Truvada was originally sold by Gilead beginning in 2004 as an antiretroviral therapy for people already living with HIV. In subsequent years, CDC research showed that Truvada was effective in preventing the transmission of HIV when given to individuals who were not living with HIV; soon thereafter it filed a series of patent applications, which were granted in 2015. For their part, Gilead received FDA approval to sell Truvada as a PrEP regimen in 2012, three years before the federal government were awarded their patents.

A statement from Gilead was released shortly after news of the HHS lawsuit broke, saying that they “strongly believe that the patents granted to HHS since 2015 for PrEP and PEP (Post-Exposure Prophylaxis) are not valid and reject any notion of willful infringement.” Absent a settlement between Gilead and HHS, the lawsuit could drag on for years.

In response to the news of the filing of this legal case by HHS against Gilead concerning the patent rights around PrEP, AIDS United would like to state the following:

The community we represent at AIDS United is concerned about access and price for HIV prescription drugs, including drugs for prevention. Getting PrEP into the hands of those who want or could benefit from it—regardless of whether they can afford it—is among the most pressing of our many policy and advocacy priorities. We are clear that high prices are an issue for the HIV field for both prevention and treatment, and we appreciate the activism that focuses on this issue.

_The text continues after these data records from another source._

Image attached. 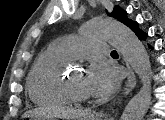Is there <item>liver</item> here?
<instances>
[{
  "mask_svg": "<svg viewBox=\"0 0 165 120\" xmlns=\"http://www.w3.org/2000/svg\"><path fill=\"white\" fill-rule=\"evenodd\" d=\"M88 115V111L75 110L73 108L56 107L52 109H34L24 113L23 117H58L66 120H79Z\"/></svg>",
  "mask_w": 165,
  "mask_h": 120,
  "instance_id": "1",
  "label": "liver"
}]
</instances>
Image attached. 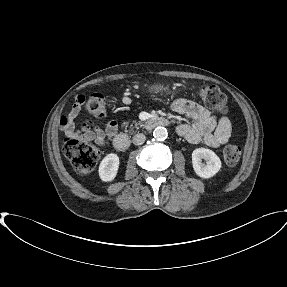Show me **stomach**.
Returning a JSON list of instances; mask_svg holds the SVG:
<instances>
[{
	"label": "stomach",
	"mask_w": 287,
	"mask_h": 287,
	"mask_svg": "<svg viewBox=\"0 0 287 287\" xmlns=\"http://www.w3.org/2000/svg\"><path fill=\"white\" fill-rule=\"evenodd\" d=\"M149 92L158 93V92H169V87L161 84H154L148 87Z\"/></svg>",
	"instance_id": "1"
}]
</instances>
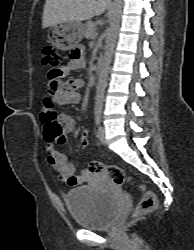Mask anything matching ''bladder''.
<instances>
[{"mask_svg":"<svg viewBox=\"0 0 194 250\" xmlns=\"http://www.w3.org/2000/svg\"><path fill=\"white\" fill-rule=\"evenodd\" d=\"M64 199L74 222L87 229L108 228L120 209L116 194L98 191L89 185L69 190Z\"/></svg>","mask_w":194,"mask_h":250,"instance_id":"obj_1","label":"bladder"}]
</instances>
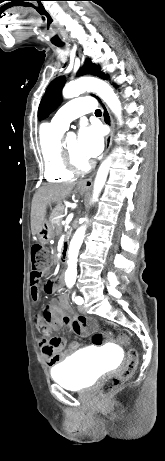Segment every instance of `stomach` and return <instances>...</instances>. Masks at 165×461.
I'll use <instances>...</instances> for the list:
<instances>
[{"mask_svg":"<svg viewBox=\"0 0 165 461\" xmlns=\"http://www.w3.org/2000/svg\"><path fill=\"white\" fill-rule=\"evenodd\" d=\"M81 191L83 188L79 187ZM54 236V229L48 220H44L40 231L37 233V237L41 244H47Z\"/></svg>","mask_w":165,"mask_h":461,"instance_id":"1","label":"stomach"}]
</instances>
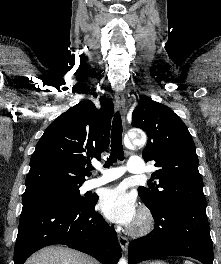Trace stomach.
I'll return each mask as SVG.
<instances>
[{"label":"stomach","mask_w":221,"mask_h":264,"mask_svg":"<svg viewBox=\"0 0 221 264\" xmlns=\"http://www.w3.org/2000/svg\"><path fill=\"white\" fill-rule=\"evenodd\" d=\"M149 264H167V263L164 261L157 260V261H152Z\"/></svg>","instance_id":"stomach-1"}]
</instances>
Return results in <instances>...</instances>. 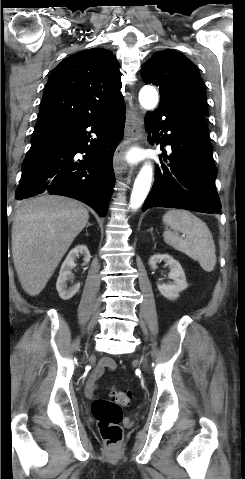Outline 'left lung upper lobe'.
<instances>
[{"label":"left lung upper lobe","instance_id":"5c2ea615","mask_svg":"<svg viewBox=\"0 0 245 479\" xmlns=\"http://www.w3.org/2000/svg\"><path fill=\"white\" fill-rule=\"evenodd\" d=\"M146 84L159 87L160 105L170 112H194L206 116L203 81L195 65L184 55L166 49L156 52L141 70Z\"/></svg>","mask_w":245,"mask_h":479}]
</instances>
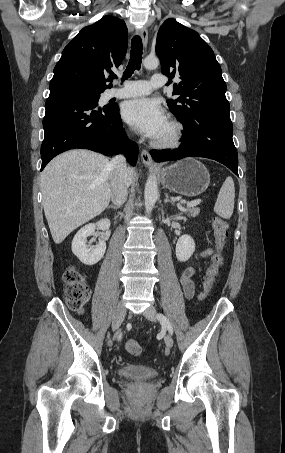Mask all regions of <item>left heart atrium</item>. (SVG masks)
<instances>
[{
	"instance_id": "1",
	"label": "left heart atrium",
	"mask_w": 285,
	"mask_h": 453,
	"mask_svg": "<svg viewBox=\"0 0 285 453\" xmlns=\"http://www.w3.org/2000/svg\"><path fill=\"white\" fill-rule=\"evenodd\" d=\"M123 119L143 135L156 139L167 120L159 103L150 98L129 100L122 107Z\"/></svg>"
}]
</instances>
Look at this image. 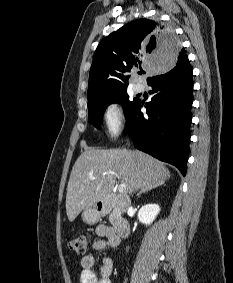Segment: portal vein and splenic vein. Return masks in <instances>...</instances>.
Segmentation results:
<instances>
[{
  "instance_id": "1",
  "label": "portal vein and splenic vein",
  "mask_w": 233,
  "mask_h": 283,
  "mask_svg": "<svg viewBox=\"0 0 233 283\" xmlns=\"http://www.w3.org/2000/svg\"><path fill=\"white\" fill-rule=\"evenodd\" d=\"M103 175H113V176H116L117 178H119L118 174L115 173L114 171L105 172V173H103ZM91 179H95V177L91 176ZM125 189H126V187H125V185L123 183L119 184L118 191L120 193L124 192Z\"/></svg>"
}]
</instances>
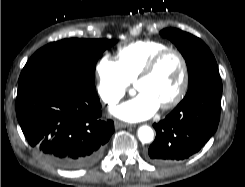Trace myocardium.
<instances>
[{"label": "myocardium", "instance_id": "1", "mask_svg": "<svg viewBox=\"0 0 245 187\" xmlns=\"http://www.w3.org/2000/svg\"><path fill=\"white\" fill-rule=\"evenodd\" d=\"M168 54H174L177 56V58L180 61L181 68H182V76H181V83L177 90V92L174 94L171 99H169L166 103L160 106L161 109L167 110L171 109L175 106H177L184 96L187 93L188 86H189V68L188 63L186 61V58L182 54V52L176 48L167 47L157 53H155L144 65V67L141 69L140 73L138 74L135 84L140 82L141 80L148 78L154 70L156 69L159 62Z\"/></svg>", "mask_w": 245, "mask_h": 187}]
</instances>
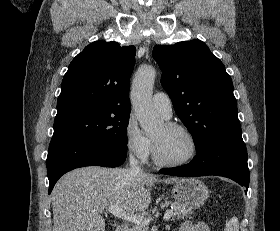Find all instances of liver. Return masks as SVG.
<instances>
[{
    "label": "liver",
    "mask_w": 280,
    "mask_h": 231,
    "mask_svg": "<svg viewBox=\"0 0 280 231\" xmlns=\"http://www.w3.org/2000/svg\"><path fill=\"white\" fill-rule=\"evenodd\" d=\"M155 181L173 183L177 177L157 179L125 167H78L65 173L52 191L53 231H105L103 209L122 207L127 213L145 211Z\"/></svg>",
    "instance_id": "6515ba94"
}]
</instances>
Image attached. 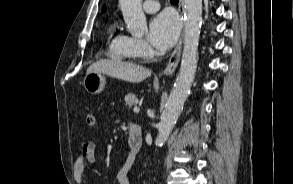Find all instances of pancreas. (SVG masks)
<instances>
[{"instance_id": "obj_1", "label": "pancreas", "mask_w": 293, "mask_h": 184, "mask_svg": "<svg viewBox=\"0 0 293 184\" xmlns=\"http://www.w3.org/2000/svg\"><path fill=\"white\" fill-rule=\"evenodd\" d=\"M139 102L138 98L136 97V95L128 93L125 96V104L127 107L131 108L132 106L137 105Z\"/></svg>"}]
</instances>
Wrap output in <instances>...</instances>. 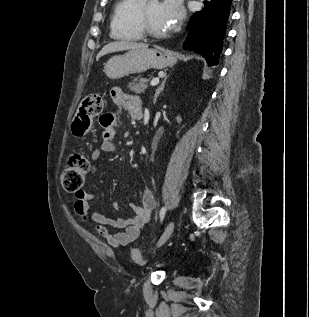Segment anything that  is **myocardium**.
Masks as SVG:
<instances>
[{
  "label": "myocardium",
  "mask_w": 309,
  "mask_h": 317,
  "mask_svg": "<svg viewBox=\"0 0 309 317\" xmlns=\"http://www.w3.org/2000/svg\"><path fill=\"white\" fill-rule=\"evenodd\" d=\"M139 26L143 32L144 35L152 37V38H164L168 36V32L165 33H159L154 30H152L147 22L146 14L144 11V7L141 6L139 10V16H138Z\"/></svg>",
  "instance_id": "myocardium-1"
}]
</instances>
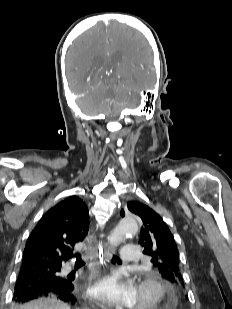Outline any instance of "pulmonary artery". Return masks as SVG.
Wrapping results in <instances>:
<instances>
[{"instance_id": "1", "label": "pulmonary artery", "mask_w": 232, "mask_h": 309, "mask_svg": "<svg viewBox=\"0 0 232 309\" xmlns=\"http://www.w3.org/2000/svg\"><path fill=\"white\" fill-rule=\"evenodd\" d=\"M121 259L127 263H134L139 260L138 248L135 245H128L122 248L120 252ZM72 270L71 267H65L63 273H69Z\"/></svg>"}]
</instances>
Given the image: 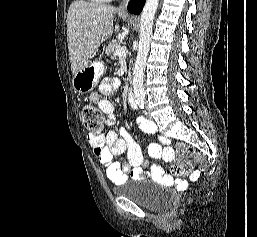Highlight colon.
<instances>
[{
	"label": "colon",
	"instance_id": "5ec220e1",
	"mask_svg": "<svg viewBox=\"0 0 257 237\" xmlns=\"http://www.w3.org/2000/svg\"><path fill=\"white\" fill-rule=\"evenodd\" d=\"M82 121L87 130L91 134L99 136L104 130L105 123L101 113L93 106H85L82 110ZM177 151L187 157H191L194 161L201 162V156L189 144H179ZM192 164L189 161L177 160L173 162L171 170L175 175H185L190 172Z\"/></svg>",
	"mask_w": 257,
	"mask_h": 237
}]
</instances>
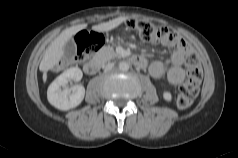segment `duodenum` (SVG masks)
<instances>
[{
  "label": "duodenum",
  "mask_w": 238,
  "mask_h": 158,
  "mask_svg": "<svg viewBox=\"0 0 238 158\" xmlns=\"http://www.w3.org/2000/svg\"><path fill=\"white\" fill-rule=\"evenodd\" d=\"M132 62L135 66L139 68H145L147 66V61L145 58L140 56L132 57ZM100 69V62L98 60H91L84 64V71L87 74H95Z\"/></svg>",
  "instance_id": "1"
}]
</instances>
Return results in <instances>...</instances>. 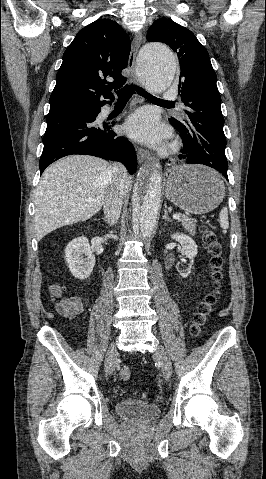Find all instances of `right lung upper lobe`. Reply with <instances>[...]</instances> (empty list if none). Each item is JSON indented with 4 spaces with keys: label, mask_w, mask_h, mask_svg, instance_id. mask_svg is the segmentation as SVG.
Listing matches in <instances>:
<instances>
[{
    "label": "right lung upper lobe",
    "mask_w": 266,
    "mask_h": 479,
    "mask_svg": "<svg viewBox=\"0 0 266 479\" xmlns=\"http://www.w3.org/2000/svg\"><path fill=\"white\" fill-rule=\"evenodd\" d=\"M130 44L126 32L110 19L82 28L63 54L50 110L99 106L106 103L100 97L114 99L110 89L126 82L121 71L127 66Z\"/></svg>",
    "instance_id": "obj_1"
}]
</instances>
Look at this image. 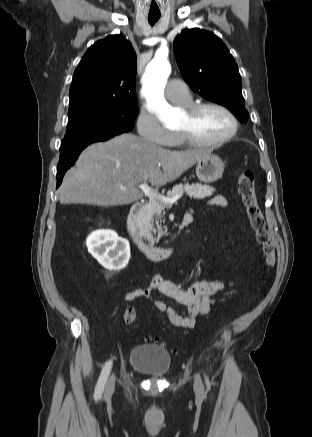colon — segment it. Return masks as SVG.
I'll return each mask as SVG.
<instances>
[{"mask_svg":"<svg viewBox=\"0 0 312 437\" xmlns=\"http://www.w3.org/2000/svg\"><path fill=\"white\" fill-rule=\"evenodd\" d=\"M237 187L256 241L263 250L265 262L268 267H272L276 260L275 247L266 228L264 216L255 193L254 175L250 170L242 169L239 172ZM136 318L137 314L134 308L129 307L125 310L124 321L127 324H132Z\"/></svg>","mask_w":312,"mask_h":437,"instance_id":"colon-1","label":"colon"}]
</instances>
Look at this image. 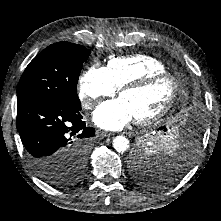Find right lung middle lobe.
<instances>
[{
  "mask_svg": "<svg viewBox=\"0 0 221 221\" xmlns=\"http://www.w3.org/2000/svg\"><path fill=\"white\" fill-rule=\"evenodd\" d=\"M90 53L83 46L69 42H57L45 48L29 63L19 81L17 106L33 99L81 105L77 83ZM89 148L90 140L78 142L64 157L63 165L52 164L38 176L57 187L76 183L83 176Z\"/></svg>",
  "mask_w": 221,
  "mask_h": 221,
  "instance_id": "obj_1",
  "label": "right lung middle lobe"
}]
</instances>
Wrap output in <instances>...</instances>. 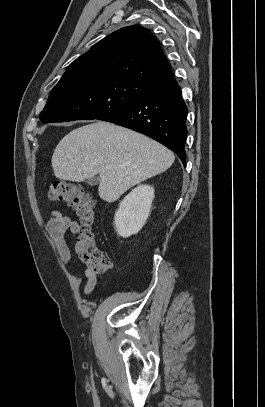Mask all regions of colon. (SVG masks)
I'll use <instances>...</instances> for the list:
<instances>
[{
	"mask_svg": "<svg viewBox=\"0 0 265 407\" xmlns=\"http://www.w3.org/2000/svg\"><path fill=\"white\" fill-rule=\"evenodd\" d=\"M51 201L63 202L76 211L85 230L78 237L75 250L81 262L91 271H104L110 266L109 256L96 246L91 227L96 219V201L93 196L79 186L66 182H53L48 188Z\"/></svg>",
	"mask_w": 265,
	"mask_h": 407,
	"instance_id": "colon-1",
	"label": "colon"
}]
</instances>
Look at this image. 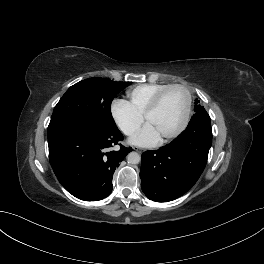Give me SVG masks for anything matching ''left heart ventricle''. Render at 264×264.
Listing matches in <instances>:
<instances>
[{
    "label": "left heart ventricle",
    "instance_id": "b2bd125f",
    "mask_svg": "<svg viewBox=\"0 0 264 264\" xmlns=\"http://www.w3.org/2000/svg\"><path fill=\"white\" fill-rule=\"evenodd\" d=\"M186 104V95L181 89H172L162 99L159 107L147 119L163 137L173 132L180 124Z\"/></svg>",
    "mask_w": 264,
    "mask_h": 264
}]
</instances>
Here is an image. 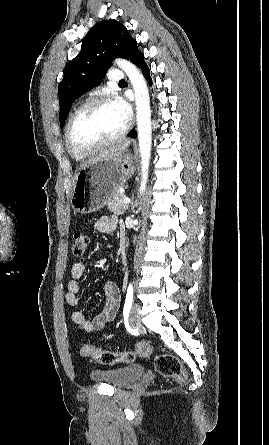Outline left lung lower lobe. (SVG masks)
<instances>
[{
  "mask_svg": "<svg viewBox=\"0 0 269 445\" xmlns=\"http://www.w3.org/2000/svg\"><path fill=\"white\" fill-rule=\"evenodd\" d=\"M135 65H137L143 72L144 76L146 77V79L148 80L149 84H152V79L150 77V69L147 66V64L144 61V55L141 53V55L139 56V58L137 59V61L135 62ZM137 134L136 131H134L130 137L131 138H136Z\"/></svg>",
  "mask_w": 269,
  "mask_h": 445,
  "instance_id": "left-lung-lower-lobe-1",
  "label": "left lung lower lobe"
}]
</instances>
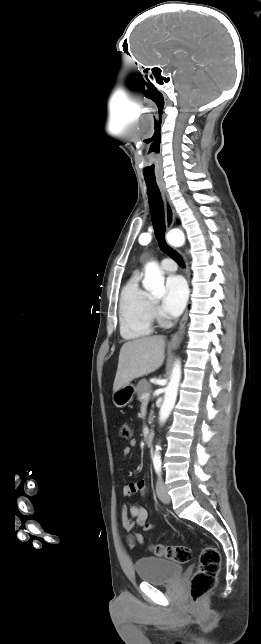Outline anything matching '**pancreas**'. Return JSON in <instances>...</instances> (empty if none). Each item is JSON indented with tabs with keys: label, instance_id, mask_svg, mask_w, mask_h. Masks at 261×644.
I'll list each match as a JSON object with an SVG mask.
<instances>
[{
	"label": "pancreas",
	"instance_id": "cf45deb5",
	"mask_svg": "<svg viewBox=\"0 0 261 644\" xmlns=\"http://www.w3.org/2000/svg\"><path fill=\"white\" fill-rule=\"evenodd\" d=\"M150 390H151V385H150V383H149L147 380H145V379L140 380V381H139V383L137 384V387H136V392H137L138 400H139L140 402L145 401V400L142 398V396H143V394H144V393H147V392H149ZM152 415H153V412L151 411V414H150V417H149V421H151V420H152Z\"/></svg>",
	"mask_w": 261,
	"mask_h": 644
}]
</instances>
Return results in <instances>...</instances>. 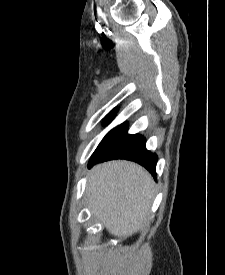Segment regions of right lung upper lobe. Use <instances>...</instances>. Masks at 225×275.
<instances>
[{
  "mask_svg": "<svg viewBox=\"0 0 225 275\" xmlns=\"http://www.w3.org/2000/svg\"><path fill=\"white\" fill-rule=\"evenodd\" d=\"M108 115L109 116H114L115 115V111H111Z\"/></svg>",
  "mask_w": 225,
  "mask_h": 275,
  "instance_id": "1",
  "label": "right lung upper lobe"
}]
</instances>
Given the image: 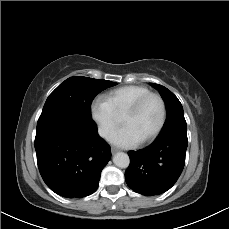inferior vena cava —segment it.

AIDS United welcomes the lawsuit as the opportunity to bring resolution to this issue. The outcome could ultimately help to ensure equal and affordable access to life saving medications that is central to the advocacy of the HIV community.

AIDS United has always supported access to the most expansive prevention tools, including PrEP. And whatever the legal outcome, we will continue fighting to scale up those tools.” Just like when we fought for stronger federal resources and investments, drafted an early version of the "Roadmap to Ending the HIV Epidemic,” called for a robust expansion of Medicaid, and outlined a broad platform of effective legislative proposals to address the epidemic, including Senator Kamala Harris’ PrEP Access and Coverage Act, which would dramatically expand access to the critical antiviral drug. We will also work with the Administration and Congress to ensure that any monetary award or settlement received by the government as a result of this lawsuit goes directly towards ending the HIV epidemic and will not revert to the general treasury. 

We look forward to continuing our engagement in this important work with our partners to end the epidemic and ensure universal access to PrEP for all who want it.